▶ _Exercise aim_
The lines to copy from the data below are those that hold the string "round".

*** Opening Material for the task ***

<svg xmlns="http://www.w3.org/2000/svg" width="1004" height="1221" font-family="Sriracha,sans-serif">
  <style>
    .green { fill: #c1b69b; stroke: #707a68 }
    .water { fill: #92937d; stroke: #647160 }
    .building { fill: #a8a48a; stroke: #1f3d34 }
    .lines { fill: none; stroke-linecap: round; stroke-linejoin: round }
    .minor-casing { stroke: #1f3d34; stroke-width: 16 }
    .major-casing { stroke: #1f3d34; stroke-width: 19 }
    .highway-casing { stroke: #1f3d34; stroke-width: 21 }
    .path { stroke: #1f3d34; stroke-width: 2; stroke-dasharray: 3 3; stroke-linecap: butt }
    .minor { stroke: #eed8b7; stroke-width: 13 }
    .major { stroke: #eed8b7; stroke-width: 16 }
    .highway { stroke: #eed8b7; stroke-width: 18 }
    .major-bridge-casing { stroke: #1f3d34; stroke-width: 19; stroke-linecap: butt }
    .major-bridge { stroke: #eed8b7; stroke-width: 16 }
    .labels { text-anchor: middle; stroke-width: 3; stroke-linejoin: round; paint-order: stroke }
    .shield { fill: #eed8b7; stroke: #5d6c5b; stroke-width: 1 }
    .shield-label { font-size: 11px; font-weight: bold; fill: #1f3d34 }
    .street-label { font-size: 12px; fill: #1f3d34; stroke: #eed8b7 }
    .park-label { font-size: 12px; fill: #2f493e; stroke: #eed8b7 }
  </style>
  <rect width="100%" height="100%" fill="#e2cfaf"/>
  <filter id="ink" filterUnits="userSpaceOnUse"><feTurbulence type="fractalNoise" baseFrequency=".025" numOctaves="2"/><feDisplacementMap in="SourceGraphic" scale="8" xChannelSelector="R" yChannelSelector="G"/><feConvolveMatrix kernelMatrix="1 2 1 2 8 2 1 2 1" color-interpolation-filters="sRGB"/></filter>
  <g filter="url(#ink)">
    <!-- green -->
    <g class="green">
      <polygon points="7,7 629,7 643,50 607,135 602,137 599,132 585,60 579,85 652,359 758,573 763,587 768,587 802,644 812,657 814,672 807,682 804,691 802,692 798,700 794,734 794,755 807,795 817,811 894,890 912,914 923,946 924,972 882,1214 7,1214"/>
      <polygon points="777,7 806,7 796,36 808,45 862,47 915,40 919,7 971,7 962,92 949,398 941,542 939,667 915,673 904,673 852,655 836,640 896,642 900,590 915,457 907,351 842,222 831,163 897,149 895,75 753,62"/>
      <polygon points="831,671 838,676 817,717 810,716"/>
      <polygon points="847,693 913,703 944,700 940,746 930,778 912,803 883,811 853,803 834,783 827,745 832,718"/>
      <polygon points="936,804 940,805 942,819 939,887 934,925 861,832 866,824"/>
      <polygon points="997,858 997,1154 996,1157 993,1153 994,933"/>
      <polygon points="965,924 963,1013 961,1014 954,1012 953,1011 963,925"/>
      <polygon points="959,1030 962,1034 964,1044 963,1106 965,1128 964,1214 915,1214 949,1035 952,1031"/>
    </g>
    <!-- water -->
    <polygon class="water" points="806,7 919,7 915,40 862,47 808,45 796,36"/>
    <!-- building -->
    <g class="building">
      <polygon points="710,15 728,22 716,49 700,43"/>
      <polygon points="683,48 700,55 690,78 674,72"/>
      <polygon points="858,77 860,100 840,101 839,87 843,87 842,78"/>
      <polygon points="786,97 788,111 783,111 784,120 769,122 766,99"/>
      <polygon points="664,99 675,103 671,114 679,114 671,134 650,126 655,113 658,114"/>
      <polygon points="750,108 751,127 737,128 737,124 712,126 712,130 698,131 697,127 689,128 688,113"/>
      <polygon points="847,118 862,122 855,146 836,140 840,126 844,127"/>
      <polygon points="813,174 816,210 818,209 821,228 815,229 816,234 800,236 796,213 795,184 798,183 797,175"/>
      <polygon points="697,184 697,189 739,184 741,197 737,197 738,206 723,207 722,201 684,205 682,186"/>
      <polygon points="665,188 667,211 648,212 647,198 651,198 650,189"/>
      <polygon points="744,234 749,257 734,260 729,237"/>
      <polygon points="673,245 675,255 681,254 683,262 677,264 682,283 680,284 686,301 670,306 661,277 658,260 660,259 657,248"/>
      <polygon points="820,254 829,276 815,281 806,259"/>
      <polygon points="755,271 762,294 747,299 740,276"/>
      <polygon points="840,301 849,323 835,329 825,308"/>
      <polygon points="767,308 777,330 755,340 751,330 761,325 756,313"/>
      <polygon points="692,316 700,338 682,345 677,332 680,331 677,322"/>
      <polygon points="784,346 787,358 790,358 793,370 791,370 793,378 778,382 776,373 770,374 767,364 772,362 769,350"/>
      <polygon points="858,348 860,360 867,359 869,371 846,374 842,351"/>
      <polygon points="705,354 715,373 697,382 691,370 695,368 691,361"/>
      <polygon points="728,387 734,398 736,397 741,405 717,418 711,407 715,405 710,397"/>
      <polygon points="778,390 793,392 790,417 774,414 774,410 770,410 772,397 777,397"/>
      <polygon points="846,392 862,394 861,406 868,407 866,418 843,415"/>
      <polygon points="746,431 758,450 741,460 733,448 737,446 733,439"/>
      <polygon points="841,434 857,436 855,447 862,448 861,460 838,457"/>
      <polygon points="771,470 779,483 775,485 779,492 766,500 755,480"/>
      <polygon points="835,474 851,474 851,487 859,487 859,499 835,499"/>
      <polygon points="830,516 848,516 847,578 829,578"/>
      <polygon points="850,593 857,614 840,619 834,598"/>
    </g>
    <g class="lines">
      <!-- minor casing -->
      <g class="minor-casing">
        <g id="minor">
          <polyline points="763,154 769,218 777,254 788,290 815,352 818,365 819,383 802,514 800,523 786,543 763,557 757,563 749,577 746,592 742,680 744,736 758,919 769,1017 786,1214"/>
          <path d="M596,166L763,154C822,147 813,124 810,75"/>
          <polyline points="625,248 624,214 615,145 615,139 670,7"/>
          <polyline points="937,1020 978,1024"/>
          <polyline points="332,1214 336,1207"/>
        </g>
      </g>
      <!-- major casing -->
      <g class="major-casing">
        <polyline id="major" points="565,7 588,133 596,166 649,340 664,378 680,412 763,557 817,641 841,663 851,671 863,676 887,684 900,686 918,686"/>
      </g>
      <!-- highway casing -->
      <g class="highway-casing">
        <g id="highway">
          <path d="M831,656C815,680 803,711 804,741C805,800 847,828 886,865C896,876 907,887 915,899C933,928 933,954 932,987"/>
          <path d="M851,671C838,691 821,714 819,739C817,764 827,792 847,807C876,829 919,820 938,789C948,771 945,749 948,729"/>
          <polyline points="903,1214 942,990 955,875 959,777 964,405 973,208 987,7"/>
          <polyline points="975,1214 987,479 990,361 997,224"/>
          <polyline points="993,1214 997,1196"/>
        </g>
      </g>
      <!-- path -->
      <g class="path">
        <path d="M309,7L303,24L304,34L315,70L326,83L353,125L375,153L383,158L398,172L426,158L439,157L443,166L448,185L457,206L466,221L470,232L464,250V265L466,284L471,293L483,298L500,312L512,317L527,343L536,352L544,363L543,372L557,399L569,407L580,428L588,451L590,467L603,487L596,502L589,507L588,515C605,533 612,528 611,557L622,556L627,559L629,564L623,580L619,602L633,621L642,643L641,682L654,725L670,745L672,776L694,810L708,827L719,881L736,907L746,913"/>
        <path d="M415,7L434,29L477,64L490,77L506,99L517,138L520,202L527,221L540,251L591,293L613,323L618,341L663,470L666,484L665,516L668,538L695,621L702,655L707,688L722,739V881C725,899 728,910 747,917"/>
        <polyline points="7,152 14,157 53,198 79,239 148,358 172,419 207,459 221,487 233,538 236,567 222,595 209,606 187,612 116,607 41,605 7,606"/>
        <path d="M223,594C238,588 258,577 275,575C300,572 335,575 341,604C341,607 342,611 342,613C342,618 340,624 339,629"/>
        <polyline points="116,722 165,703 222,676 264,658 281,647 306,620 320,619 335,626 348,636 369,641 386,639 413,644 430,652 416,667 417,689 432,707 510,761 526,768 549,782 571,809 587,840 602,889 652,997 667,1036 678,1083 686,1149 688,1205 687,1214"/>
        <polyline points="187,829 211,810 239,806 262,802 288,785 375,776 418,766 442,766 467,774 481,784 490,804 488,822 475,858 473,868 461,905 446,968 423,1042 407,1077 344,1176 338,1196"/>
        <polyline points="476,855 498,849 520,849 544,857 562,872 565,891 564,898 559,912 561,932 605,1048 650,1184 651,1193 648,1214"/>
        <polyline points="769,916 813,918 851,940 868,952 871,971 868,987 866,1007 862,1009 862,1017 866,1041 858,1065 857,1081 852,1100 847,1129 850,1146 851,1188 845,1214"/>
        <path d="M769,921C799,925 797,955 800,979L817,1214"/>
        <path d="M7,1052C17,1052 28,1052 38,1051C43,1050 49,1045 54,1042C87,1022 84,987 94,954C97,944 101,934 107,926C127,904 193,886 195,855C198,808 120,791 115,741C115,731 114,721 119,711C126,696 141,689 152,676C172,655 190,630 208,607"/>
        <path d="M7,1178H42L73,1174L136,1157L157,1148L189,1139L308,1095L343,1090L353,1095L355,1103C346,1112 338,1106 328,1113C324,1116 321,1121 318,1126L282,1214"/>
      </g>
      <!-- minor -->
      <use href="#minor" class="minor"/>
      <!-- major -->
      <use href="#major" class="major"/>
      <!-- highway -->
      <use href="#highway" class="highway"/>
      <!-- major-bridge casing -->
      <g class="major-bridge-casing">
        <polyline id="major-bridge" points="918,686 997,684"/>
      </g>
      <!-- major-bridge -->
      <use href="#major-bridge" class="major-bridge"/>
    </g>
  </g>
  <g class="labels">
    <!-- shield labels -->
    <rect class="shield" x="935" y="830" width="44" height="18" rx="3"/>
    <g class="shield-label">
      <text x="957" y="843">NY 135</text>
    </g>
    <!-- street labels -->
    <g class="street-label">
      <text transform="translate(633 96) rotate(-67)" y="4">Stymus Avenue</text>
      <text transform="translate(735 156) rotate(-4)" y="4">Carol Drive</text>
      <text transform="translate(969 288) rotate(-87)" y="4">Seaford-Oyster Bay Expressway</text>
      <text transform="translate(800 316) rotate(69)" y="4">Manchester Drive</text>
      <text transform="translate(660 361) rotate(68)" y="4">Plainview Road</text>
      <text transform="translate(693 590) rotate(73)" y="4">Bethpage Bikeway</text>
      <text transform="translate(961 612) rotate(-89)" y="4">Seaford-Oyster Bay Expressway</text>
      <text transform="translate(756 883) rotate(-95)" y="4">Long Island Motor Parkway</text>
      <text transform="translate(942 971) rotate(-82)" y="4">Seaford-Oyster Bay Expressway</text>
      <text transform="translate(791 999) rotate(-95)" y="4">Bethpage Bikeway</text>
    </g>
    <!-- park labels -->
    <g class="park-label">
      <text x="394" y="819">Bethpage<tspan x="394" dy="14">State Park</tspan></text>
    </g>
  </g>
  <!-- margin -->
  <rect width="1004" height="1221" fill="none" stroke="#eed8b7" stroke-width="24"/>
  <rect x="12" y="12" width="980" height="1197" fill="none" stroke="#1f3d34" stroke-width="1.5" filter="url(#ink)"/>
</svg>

*** Closing Material for the task ***

▶ _Your solution_
    .lines { fill: none; stroke-linecap: round; stroke-linejoin: round }
    .labels { text-anchor: middle; stroke-width: 3; stroke-linejoin: round; paint-order: stroke }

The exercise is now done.